Digital 3-D reconstruction of tissue has many uses in biological and medical research. Viewing tissue in 3-D allows researchers to study its shape in ways that would not be possible with conventional methods.

For example, a biologist may want to study the structure of developing organs, a cancer specialist may study the branching of blood vessels supplying a tumor, or a liver specialist may need to understand how this vital organ reacts to damage caused by hepatitis C. All of these require an understanding of the shape of the tissue in three dimensions.

At the moment, hospital pathologists and medical researchers cut tissue samples into ultra-thin slices and examine these by hand, one-by-one, on a microscope. This is a fairly labor-intensive process—a single slide can contain several hundred thousand cells—and the number of slices examined will be limited by the time available.

To do a true 3-D analysis, users would need to look at hundreds of different 2-D sections—something that would be prohibitively expensive by hand.

In contrast, the new system requires almost no extra manual input once the tissue has been cut and mounted onto glass slides. An automated system turns batches of the slides into high-resolution digital images, which are then aligned using image registration software. Users can then study these virtual blocks of tissue in 3-D and zoom in on particular areas of interest.

The researchers have now tested the system on eight different types of tissue, using more than 13,000 virtual slides to create around 400 separate 3-D volumes. The system and selected case studies, including examples of liver disease, cancer, and embryology, are described in the May issue of the American Journal of Pathology.

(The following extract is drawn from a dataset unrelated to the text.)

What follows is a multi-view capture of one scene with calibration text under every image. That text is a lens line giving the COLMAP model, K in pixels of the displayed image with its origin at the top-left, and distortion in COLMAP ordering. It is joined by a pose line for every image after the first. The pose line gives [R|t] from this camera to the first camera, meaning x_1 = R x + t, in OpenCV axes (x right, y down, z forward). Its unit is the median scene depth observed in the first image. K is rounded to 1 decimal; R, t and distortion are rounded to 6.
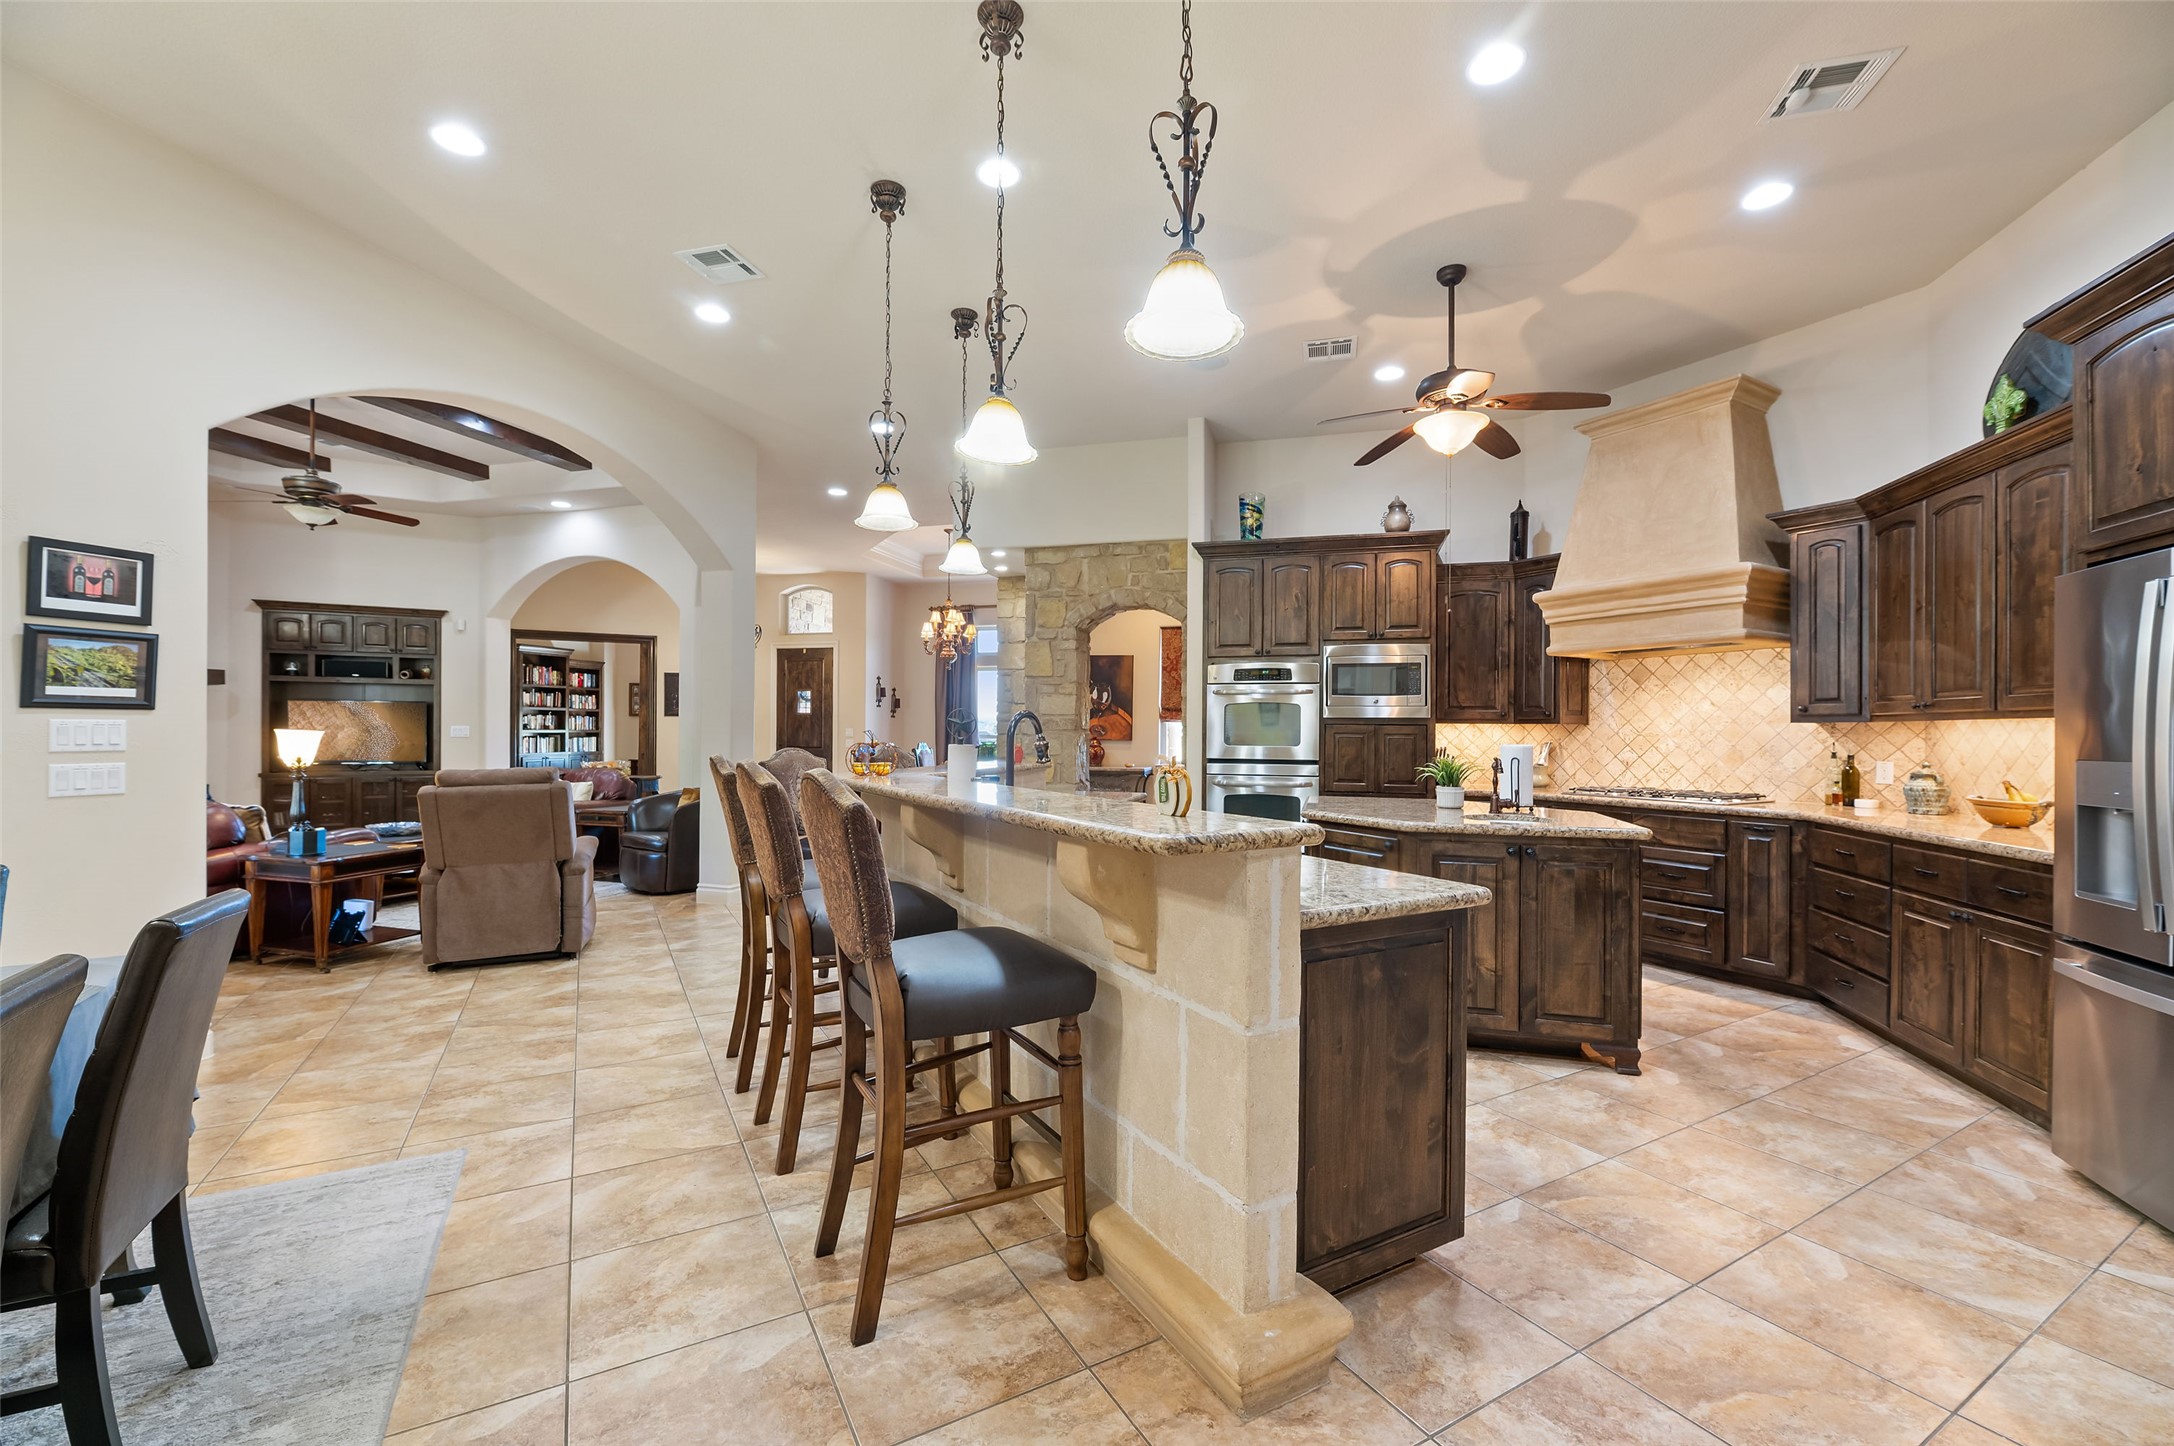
lens RADIAL K [[873.7, 0, 1084.6], [0, 873.7, 729.5], [0, 0, 1]] dist [-0.004947, -0.000390]
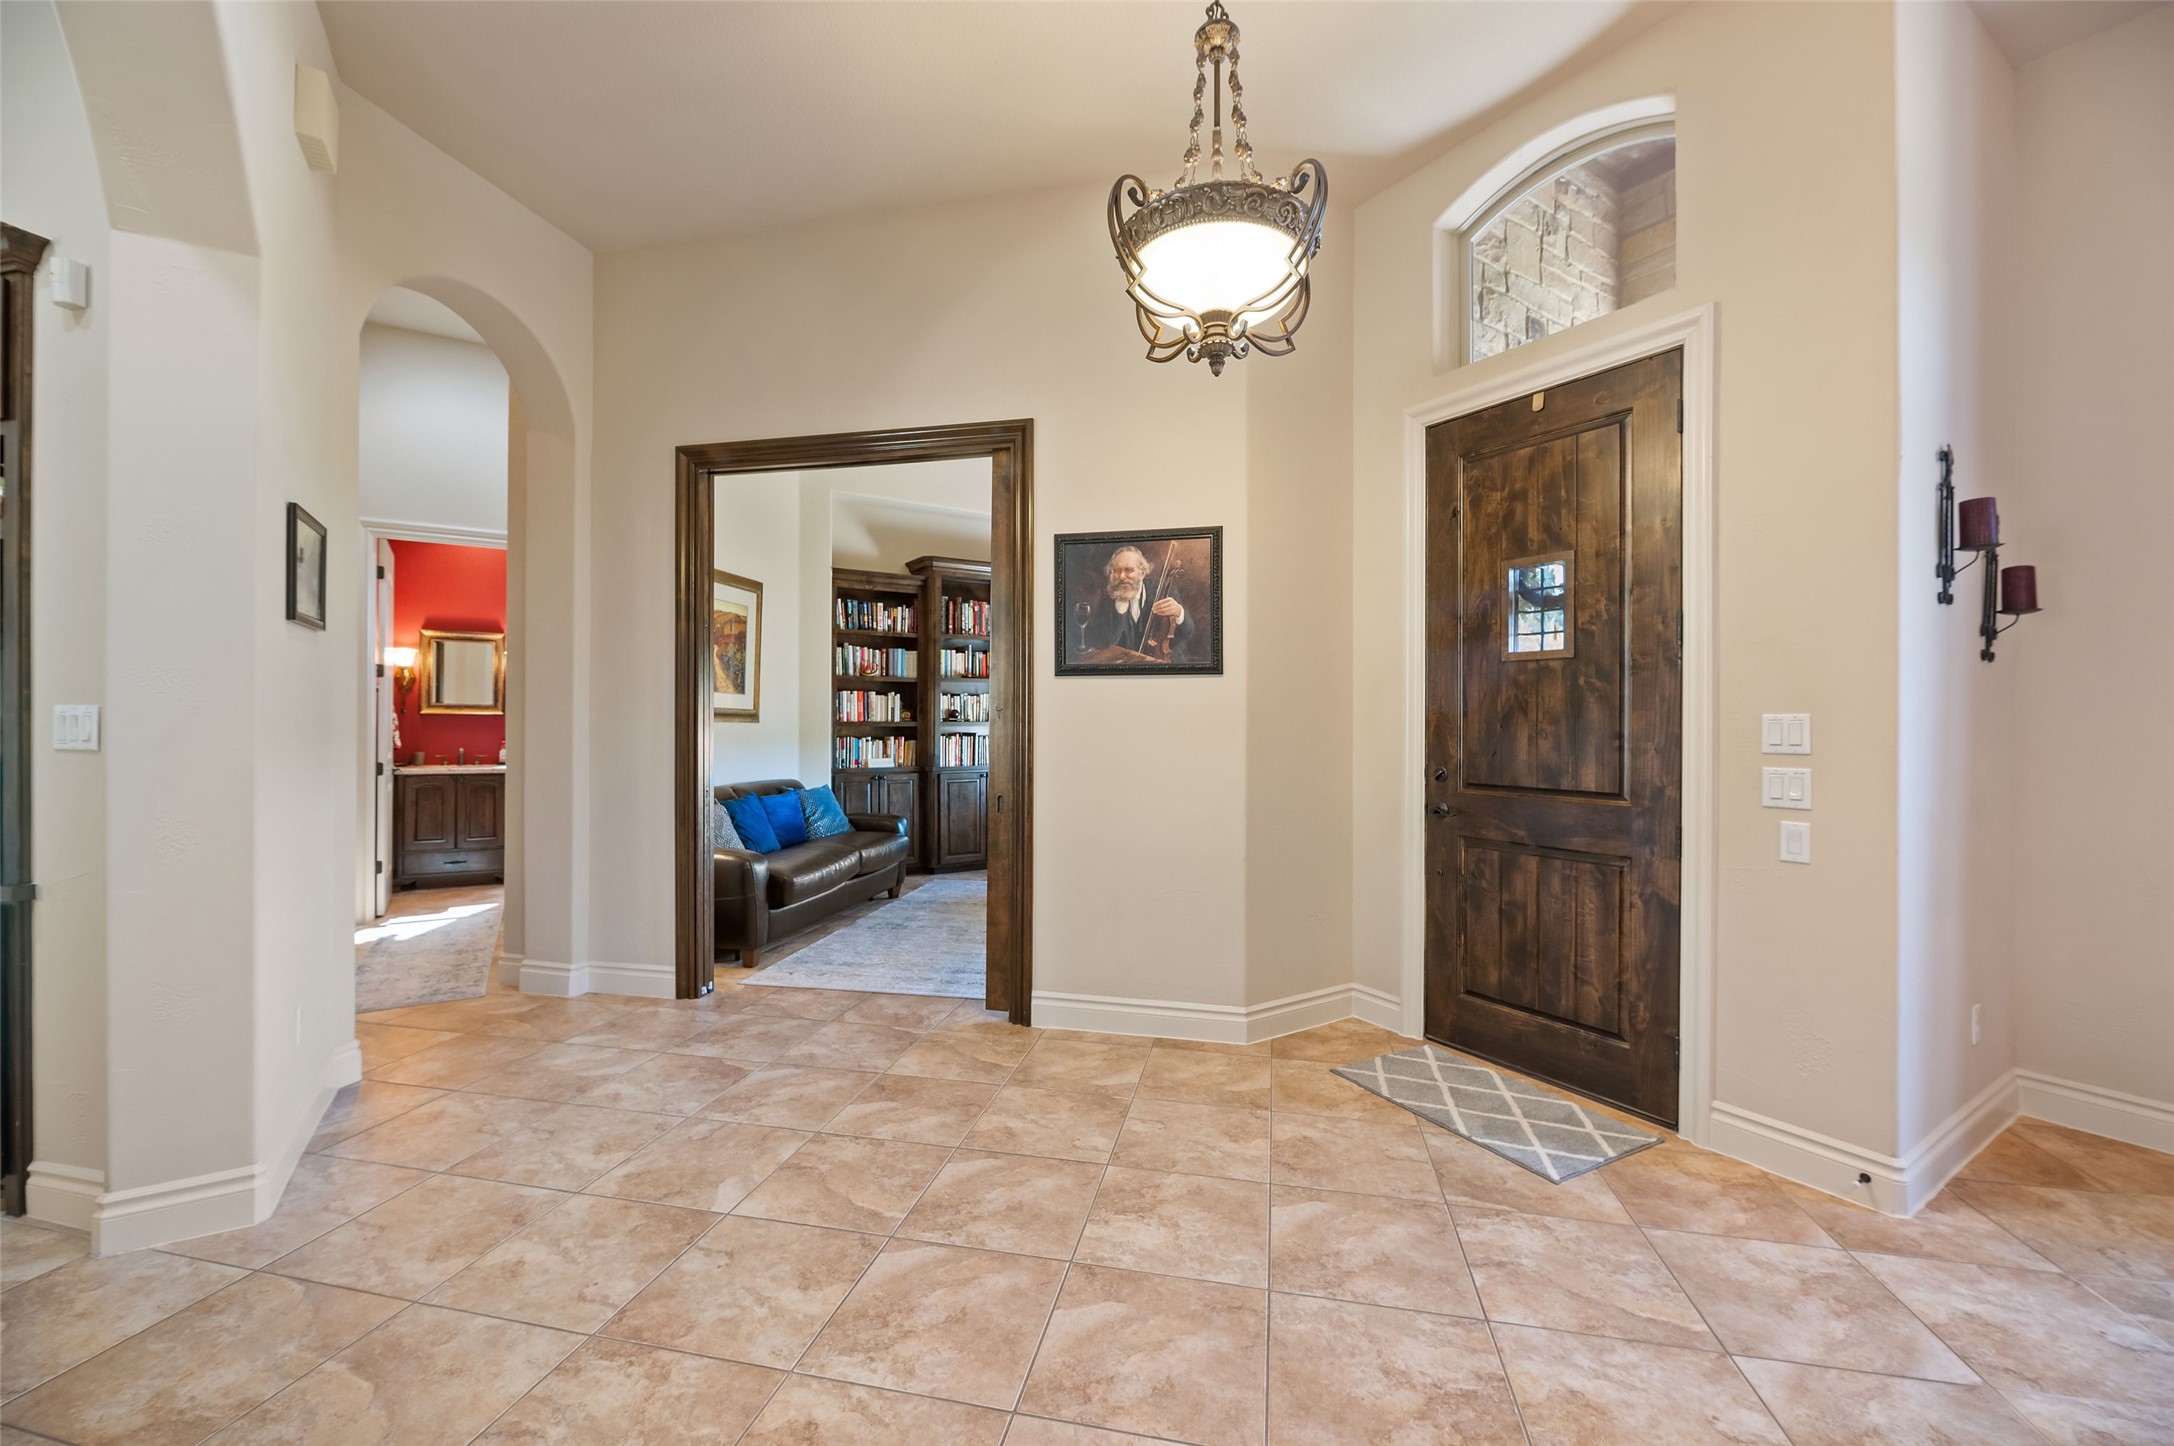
lens RADIAL K [[873.7, 0, 1081.9], [0, 873.7, 716.1], [0, 0, 1]] dist [-0.004947, -0.000390]
pose [[0.731070, -0.006210, -0.682274, -0.247530], [-0.005313, 0.999876, -0.014794, 0.002469], [0.682282, 0.014440, 0.730947, 0.734559]]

“Up until now, the use of 3-D imaging technology to study disease has been limited because of low resolution, and the time and difficulty associated with acquiring large numbers of images with a microscope,” says lead investigator Darren Treanor, pathologist at the University of Leeds and the Leeds Teaching Hospitals NHS Trust.

“Our virtual system means that users can look at the shape and structure of cells and the ‘micro-architecture’ of blood vessels and tumors on large tissue samples. This can all be done without input from computing specialists.”

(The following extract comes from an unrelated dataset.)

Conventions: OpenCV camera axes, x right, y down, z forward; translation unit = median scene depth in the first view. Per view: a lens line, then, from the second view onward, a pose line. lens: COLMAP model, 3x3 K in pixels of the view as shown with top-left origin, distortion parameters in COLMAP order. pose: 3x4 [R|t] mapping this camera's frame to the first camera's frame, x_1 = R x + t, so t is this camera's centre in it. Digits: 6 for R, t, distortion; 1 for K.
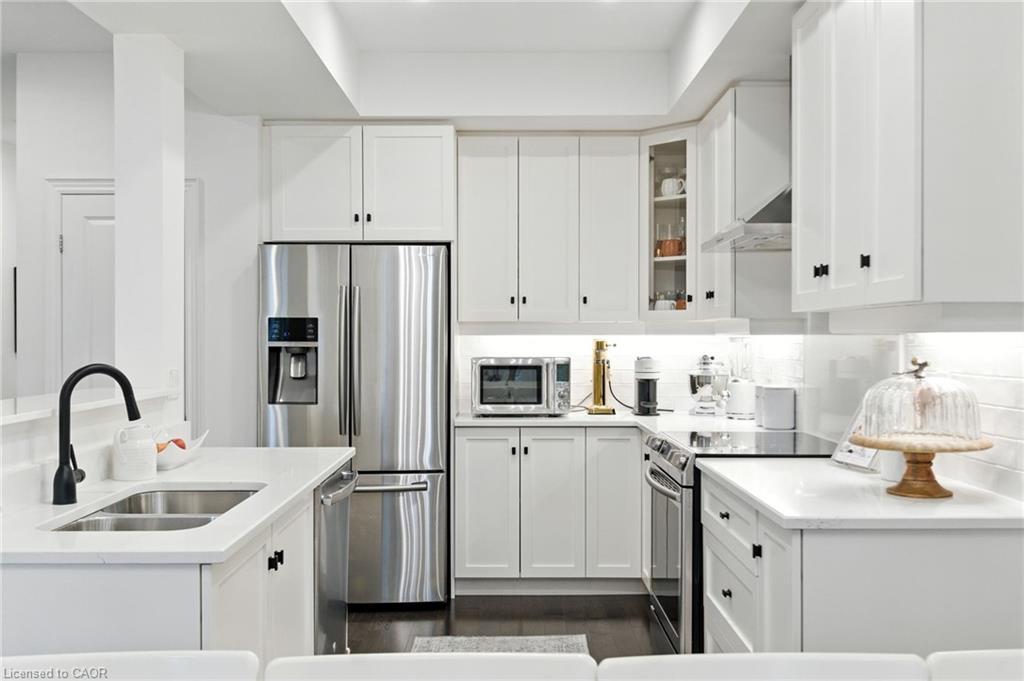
lens RADIAL K [[977.5, 0, 512.0], [0, 977.5, 340.5], [0, 0, 1]] dist [0.000953, -0.004911]
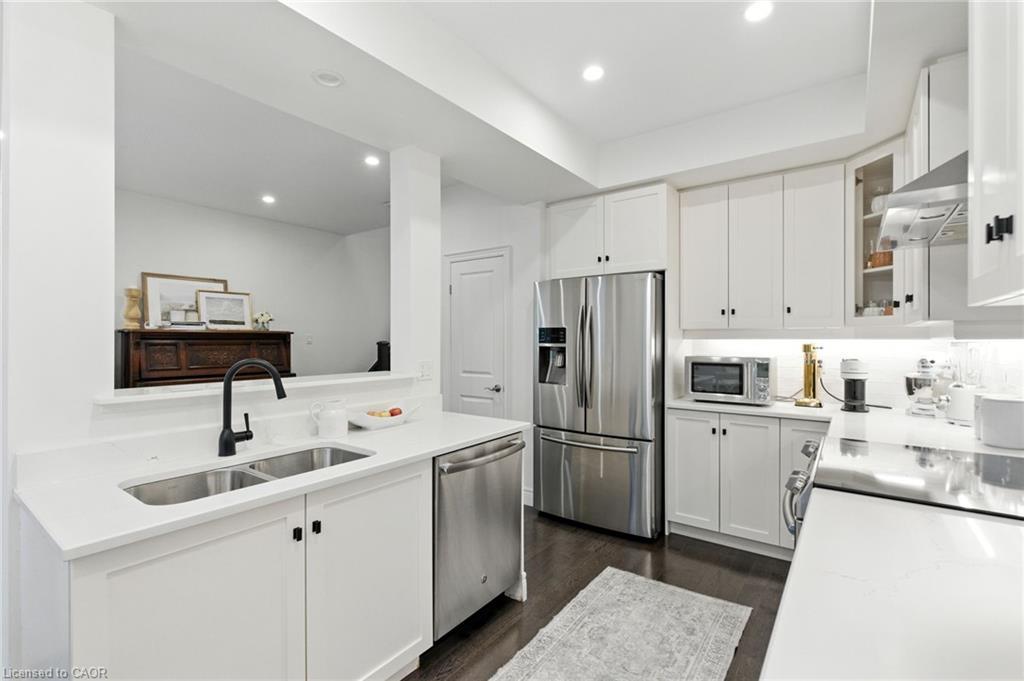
lens RADIAL K [[462.3, 0, 509.3], [0, 462.3, 338.8], [0, 0, 1]] dist [-0.000125, -0.000206]
pose [[0.799569, 0.000488, -0.600574, 0.145328], [-0.003622, 0.999985, -0.004010, -0.002755], [0.600564, 0.005381, 0.799559, 0.352804]]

“Having a 3-D view can often make a real difference,” says Derek Magee, from the School of Computing who developed the software behind the system.

“For instance, if you want to understand how a system of blood vessels supplying a tumor connects up, you really need to see that in 3-D, not as a series of separate 2-D sections.”

The work was funded by the National Cancer Research Institute informatics initiative, Leeds Teaching Hospital Trust Research and Development, National Institute for Health Research, West Yorkshire Comprehensive Local Research Network, and UK Department of Health.